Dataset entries
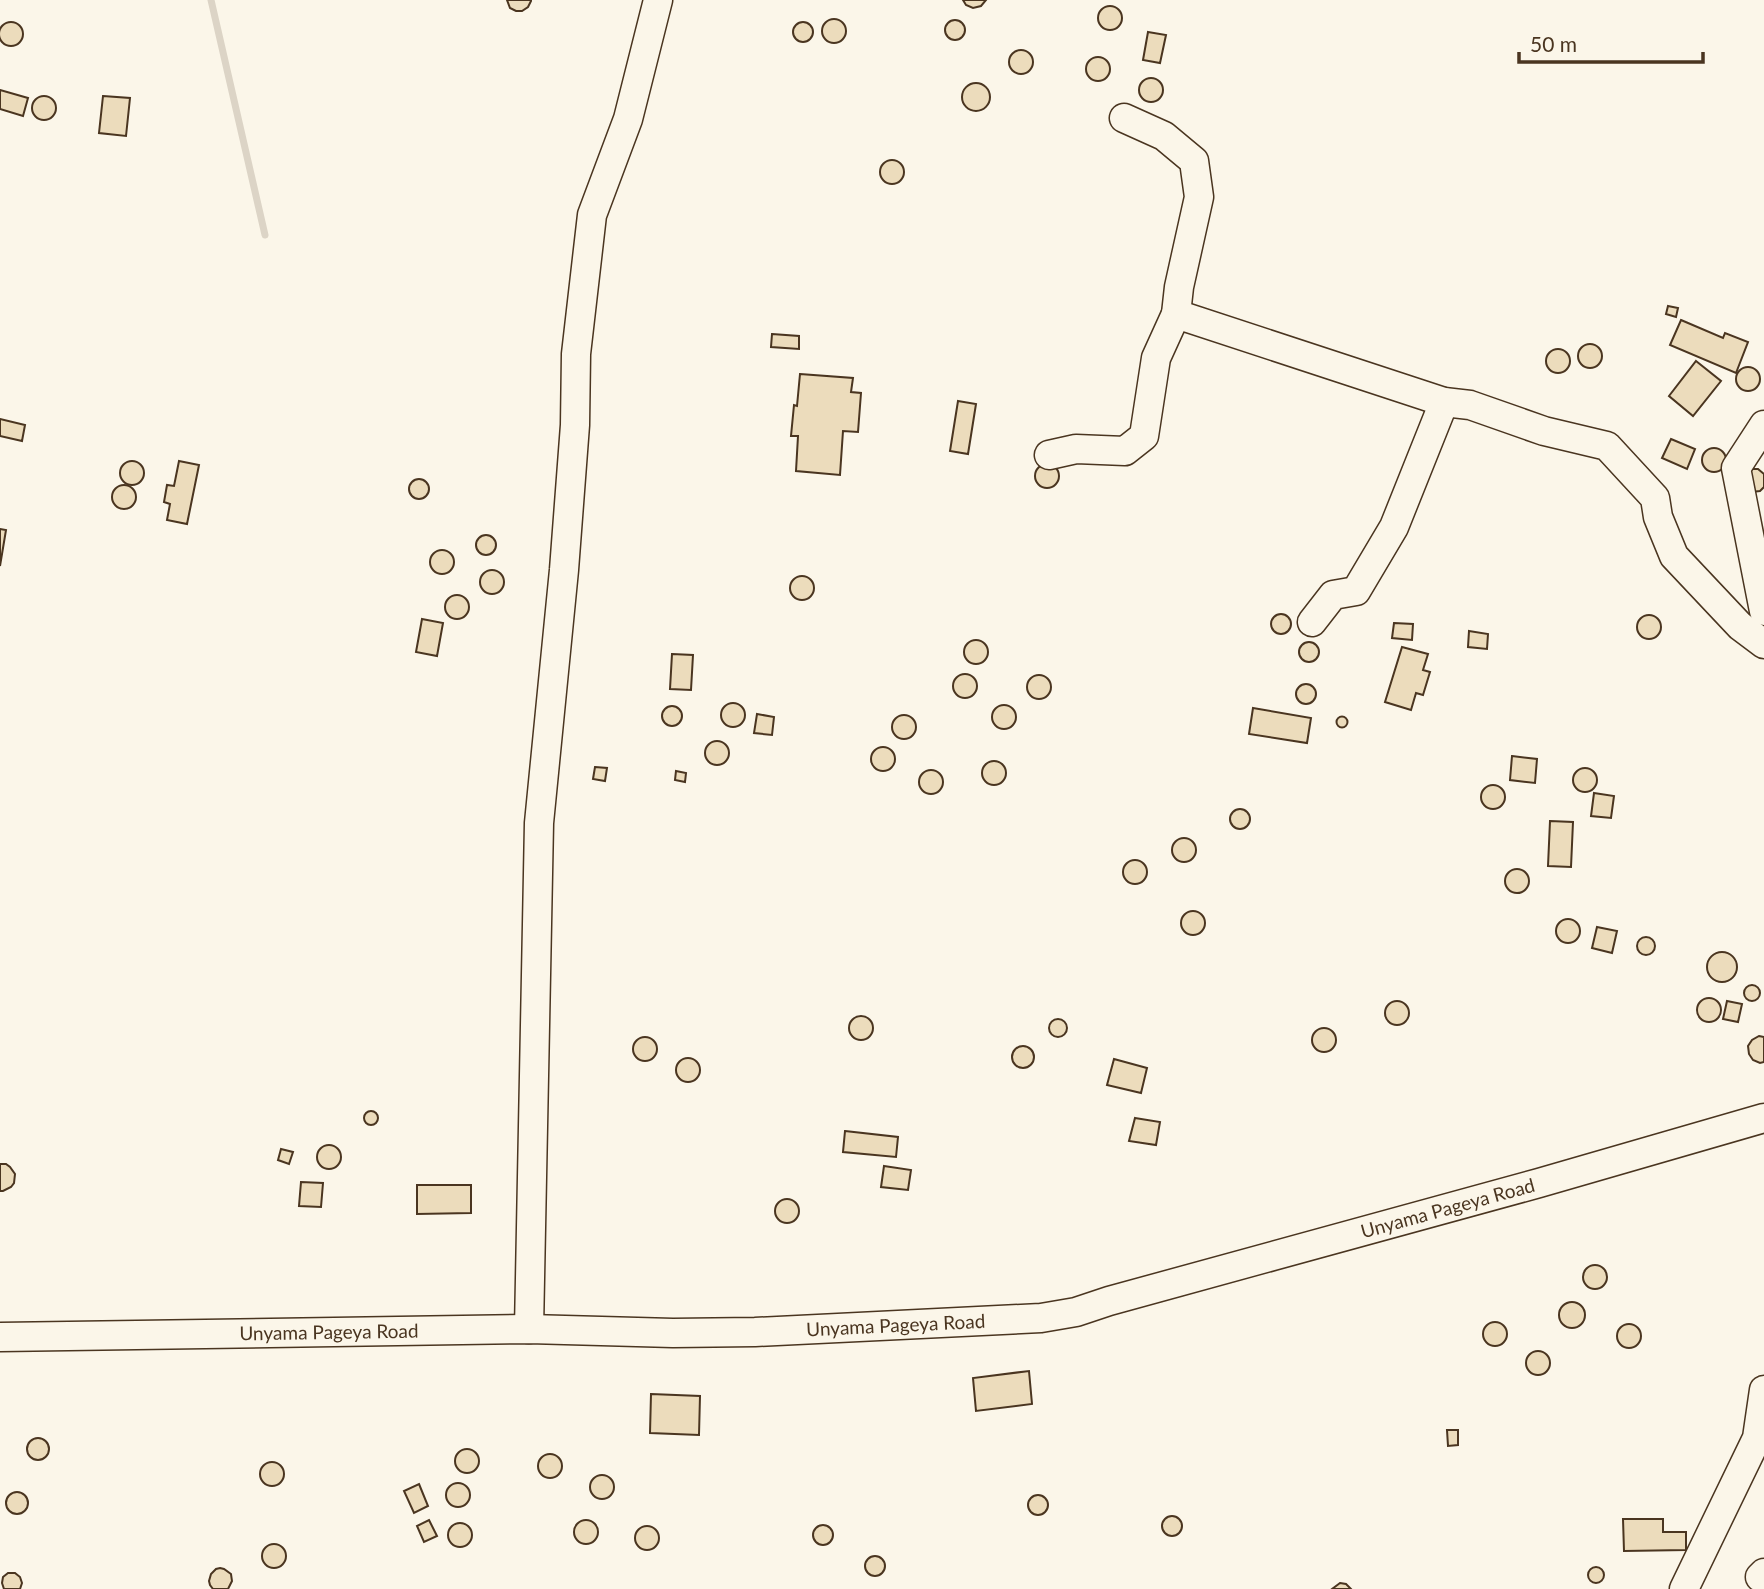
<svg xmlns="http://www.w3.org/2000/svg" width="1764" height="1589" font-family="Lato,sans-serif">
<rect width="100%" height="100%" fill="#fbf6e9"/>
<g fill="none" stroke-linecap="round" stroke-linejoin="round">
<!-- stream -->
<path stroke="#dcd4c6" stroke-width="7" d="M 211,0 L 265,235"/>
</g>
<!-- building -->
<g fill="#ecdcbc" stroke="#4a3520" stroke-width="2">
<path d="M 507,0 L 531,0 L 531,1 L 528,7 L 522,11 L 516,11 L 510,8 Z"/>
<path d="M 963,0 L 986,0 L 981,6 L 973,8 L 966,5 Z"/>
<circle cx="1110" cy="18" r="12"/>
<circle cx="834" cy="31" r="12"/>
<circle cx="955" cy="30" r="10"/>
<circle cx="803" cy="32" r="10"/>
<circle cx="11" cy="34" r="12"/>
<path d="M 1148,32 L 1166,35 L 1160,63 L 1143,60 Z"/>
<circle cx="1021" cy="62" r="12"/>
<circle cx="1098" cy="69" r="12"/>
<circle cx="1151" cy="90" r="12"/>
<circle cx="976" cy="97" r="14"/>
<path d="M 0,90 L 28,98 L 23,116 L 0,109 Z"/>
<path d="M 103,96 L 130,98 L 126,136 L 99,133 Z"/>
<circle cx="44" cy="108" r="12"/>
<circle cx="892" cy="172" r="12"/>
<path d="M 1668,306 L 1678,308 L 1676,317 L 1666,314 Z"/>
<path d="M 1681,320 L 1723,338 L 1725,333 L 1748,342 L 1736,373 L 1670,345 Z"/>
<path d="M 772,334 L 799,336 L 799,349 L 771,347 Z"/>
<circle cx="1590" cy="356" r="12"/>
<circle cx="1558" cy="361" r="12"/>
<path d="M 1696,361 L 1721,381 L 1693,416 L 1669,396 Z"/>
<circle cx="1748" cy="379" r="12"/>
<path d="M 800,374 L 853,378 L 851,392 L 861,393 L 858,432 L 843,431 L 840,475 L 796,471 L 798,436 L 791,436 L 794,405 L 797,406 Z"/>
<path d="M 958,401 L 976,404 L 968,454 L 950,451 Z"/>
<path d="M 0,419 L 25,425 L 22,441 L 0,436 Z"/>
<path d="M 1671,439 L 1695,449 L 1687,469 L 1662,458 Z"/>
<circle cx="1714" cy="460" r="12"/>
<path d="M 179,461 L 199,465 L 187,524 L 167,520 L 170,504 L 164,502 L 167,485 L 174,486 Z"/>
<circle cx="132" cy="473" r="12"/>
<circle cx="1047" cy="476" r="12"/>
<path d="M 1750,469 L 1758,469 L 1764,474 L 1764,487 L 1760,491 L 1752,492 Z"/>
<circle cx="419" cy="489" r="10"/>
<circle cx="124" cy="497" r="12"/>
<path d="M 0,529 L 6,530 L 0,566 Z"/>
<circle cx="486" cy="545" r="10"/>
<circle cx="442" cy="562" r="12"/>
<circle cx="492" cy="582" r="12"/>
<circle cx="802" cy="588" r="12"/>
<circle cx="457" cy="607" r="12"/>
<circle cx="1281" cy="624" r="10"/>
<circle cx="1649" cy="627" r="12"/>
<path d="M 422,619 L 443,623 L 437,656 L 416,652 Z"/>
<path d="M 1394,623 L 1413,624 L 1412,640 L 1392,638 Z"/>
<path d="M 1469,631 L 1488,634 L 1487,649 L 1468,647 Z"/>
<circle cx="976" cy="652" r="12"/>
<circle cx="1309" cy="652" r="10"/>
<path d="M 1402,647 L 1428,654 L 1423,670 L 1430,672 L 1423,695 L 1416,693 L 1411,710 L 1385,702 Z"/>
<path d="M 672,654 L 693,655 L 691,690 L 670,689 Z"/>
<circle cx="965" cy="686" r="12"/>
<circle cx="1039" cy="687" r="12"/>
<circle cx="1306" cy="694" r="10"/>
<circle cx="733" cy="715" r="12"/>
<circle cx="1004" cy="717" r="12"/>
<circle cx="672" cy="716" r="10"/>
<path d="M 1253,708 L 1311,718 L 1307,743 L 1249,734 Z"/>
<path d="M 757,714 L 774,717 L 772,735 L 754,733 Z"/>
<circle cx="904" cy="727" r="12"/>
<circle cx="1342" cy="722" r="5.5"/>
<circle cx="717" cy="753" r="12"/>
<circle cx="883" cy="759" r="12"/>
<path d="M 1512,756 L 1537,759 L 1535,783 L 1510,780 Z"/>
<circle cx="994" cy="773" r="12"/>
<path d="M 595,767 L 607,768 L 605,781 L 593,779 Z"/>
<circle cx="1585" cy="780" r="12"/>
<circle cx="931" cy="782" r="12"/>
<path d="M 676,771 L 686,773 L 685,782 L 675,780 Z"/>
<circle cx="1493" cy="797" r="12"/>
<path d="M 1594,793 L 1614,796 L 1611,818 L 1591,816 Z"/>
<circle cx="1240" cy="819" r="10"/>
<path d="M 1550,821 L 1573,822 L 1571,867 L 1548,866 Z"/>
<circle cx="1184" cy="850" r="12"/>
<circle cx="1135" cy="872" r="12"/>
<circle cx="1517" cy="881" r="12"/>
<circle cx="1193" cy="923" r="12"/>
<circle cx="1568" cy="931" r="12"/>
<path d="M 1597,927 L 1617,931 L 1612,953 L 1592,948 Z"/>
<circle cx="1646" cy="946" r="9"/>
<circle cx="1722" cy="967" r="15"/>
<circle cx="1752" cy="993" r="8"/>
<circle cx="1709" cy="1010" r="12"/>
<path d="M 1727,1001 L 1742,1004 L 1738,1022 L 1723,1019 Z"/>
<circle cx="1397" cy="1013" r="12"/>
<circle cx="861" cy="1028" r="12"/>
<circle cx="1058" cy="1028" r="9"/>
<circle cx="1324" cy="1040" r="12"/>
<path d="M 1759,1036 L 1764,1037 L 1764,1062 L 1760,1063 L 1753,1060 L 1749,1054 L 1748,1046 L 1752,1040 Z"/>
<circle cx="645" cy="1049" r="12"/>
<circle cx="1023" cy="1057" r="11"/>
<circle cx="688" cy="1070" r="12"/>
<path d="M 1114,1059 L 1147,1068 L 1141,1093 L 1107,1085 Z"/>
<circle cx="371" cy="1118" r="7"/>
<path d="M 1135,1118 L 1160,1122 L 1156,1145 L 1129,1141 Z"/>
<path d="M 845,1131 L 898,1137 L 896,1157 L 843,1152 Z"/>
<circle cx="329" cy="1157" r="12"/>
<path d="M 281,1149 L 293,1152 L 289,1164 L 278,1160 Z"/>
<path d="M 0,1164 L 6,1164 L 10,1167 L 15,1174 L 14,1183 L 11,1187 L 3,1191 L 0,1191 Z"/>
<path d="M 884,1166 L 911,1170 L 908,1190 L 881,1187 Z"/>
<path d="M 301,1182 L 323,1183 L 321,1207 L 299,1206 Z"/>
<path d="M 417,1185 L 471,1185 L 471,1213 L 417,1214 Z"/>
<circle cx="787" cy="1211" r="12"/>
<circle cx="1595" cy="1277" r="12"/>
<circle cx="1572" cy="1315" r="13"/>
<circle cx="1495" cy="1334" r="12"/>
<circle cx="1629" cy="1336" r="12"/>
<circle cx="1538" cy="1363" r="12"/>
<path d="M 1029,1371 L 1032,1404 L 976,1411 L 973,1378 Z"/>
<path d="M 651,1394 L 700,1396 L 699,1435 L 650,1433 Z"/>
<path d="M 1447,1430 L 1458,1430 L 1458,1445 L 1448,1446 Z"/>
<circle cx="38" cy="1449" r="11"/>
<circle cx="467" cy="1461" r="12"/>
<circle cx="550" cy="1466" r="12"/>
<circle cx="272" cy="1474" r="12"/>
<circle cx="602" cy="1487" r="12"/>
<circle cx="458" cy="1495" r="12"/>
<path d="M 419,1484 L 428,1506 L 414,1513 L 404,1491 Z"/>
<circle cx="17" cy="1503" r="11"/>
<circle cx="1038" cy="1505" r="10"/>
<circle cx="1172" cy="1526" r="10"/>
<path d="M 1623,1519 L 1663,1519 L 1663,1532 L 1686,1532 L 1686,1550 L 1624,1551 Z"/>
<path d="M 429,1520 L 437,1536 L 424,1542 L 417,1526 Z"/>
<circle cx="586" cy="1532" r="12"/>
<circle cx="460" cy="1535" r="12"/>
<circle cx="823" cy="1535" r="10"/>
<circle cx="647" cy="1538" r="12"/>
<circle cx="274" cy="1556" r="12"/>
<circle cx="875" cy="1566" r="10"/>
<circle cx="1596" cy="1575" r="8"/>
<path d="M 220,1568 L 224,1569 L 231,1574 L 232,1581 L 228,1589 L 213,1589 L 210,1585 L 209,1581 L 211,1574 L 216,1569 Z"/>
<path d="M 8,1573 L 15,1573 L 20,1577 L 22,1583 L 20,1589 L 4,1589 L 2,1583 L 3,1577 Z"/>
<path d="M 1340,1583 L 1346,1584 L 1351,1589 L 1332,1589 Z"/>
</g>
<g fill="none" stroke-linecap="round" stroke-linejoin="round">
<defs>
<g id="minor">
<path d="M 1124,118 L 1164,136 L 1194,161 L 1199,197 L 1179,287 L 1176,314"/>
<path d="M 1764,425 L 1736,468 L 1764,611"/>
<path d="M 1049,455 L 1076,449 L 1125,451 L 1144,436 L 1156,358 L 1176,314 L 1444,402 L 1470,405 L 1544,431 L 1607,446 L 1655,498 L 1658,517 L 1674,556 L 1740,626 L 1764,644"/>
<path d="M 1312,622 L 1333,595 L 1356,591 L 1394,527 L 1444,402"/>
<path d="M 529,1329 L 539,823 L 564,570 L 575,425 L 576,354 L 592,215 L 628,119 L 658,0"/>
<path id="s1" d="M 0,1337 L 529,1329 L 673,1333 L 755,1332 L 1041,1318 L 1076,1312 L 1109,1301 L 1539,1183 L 1764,1118"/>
<path d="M 1760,1577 L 1764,1573"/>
<path d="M 1684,1589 L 1757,1438 L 1764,1390"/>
</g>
</defs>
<!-- minor casing -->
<use href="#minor" stroke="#4a3520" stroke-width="31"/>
<!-- minor -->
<use href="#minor" stroke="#fbf6e9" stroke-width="28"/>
</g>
<g text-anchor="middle" stroke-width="5" stroke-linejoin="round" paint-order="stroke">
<!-- street labels -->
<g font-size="19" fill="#4a3520" stroke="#fbf6e9">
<text dy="7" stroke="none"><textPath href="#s1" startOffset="1463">Unyama Pageya Road</textPath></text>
<text dy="7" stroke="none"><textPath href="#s1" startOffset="896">Unyama Pageya Road</textPath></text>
<text dy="7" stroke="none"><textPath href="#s1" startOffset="329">Unyama Pageya Road</textPath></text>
</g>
</g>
<!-- scale -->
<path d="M1519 52v10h184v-10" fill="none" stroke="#4a3520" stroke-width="3.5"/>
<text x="1530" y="52" font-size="21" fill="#4a3520" stroke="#fbf6e9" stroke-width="5" paint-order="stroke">50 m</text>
</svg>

Problem to work on:
Produce an exact transcription of the lines from the one containing "<!-- minor casing -->" through the end of the records, both included, and no other lines.

Response area:
<!-- minor casing -->
<use href="#minor" stroke="#4a3520" stroke-width="31"/>
<!-- minor -->
<use href="#minor" stroke="#fbf6e9" stroke-width="28"/>
</g>
<g text-anchor="middle" stroke-width="5" stroke-linejoin="round" paint-order="stroke">
<!-- street labels -->
<g font-size="19" fill="#4a3520" stroke="#fbf6e9">
<text dy="7" stroke="none"><textPath href="#s1" startOffset="1463">Unyama Pageya Road</textPath></text>
<text dy="7" stroke="none"><textPath href="#s1" startOffset="896">Unyama Pageya Road</textPath></text>
<text dy="7" stroke="none"><textPath href="#s1" startOffset="329">Unyama Pageya Road</textPath></text>
</g>
</g>
<!-- scale -->
<path d="M1519 52v10h184v-10" fill="none" stroke="#4a3520" stroke-width="3.5"/>
<text x="1530" y="52" font-size="21" fill="#4a3520" stroke="#fbf6e9" stroke-width="5" paint-order="stroke">50 m</text>
</svg>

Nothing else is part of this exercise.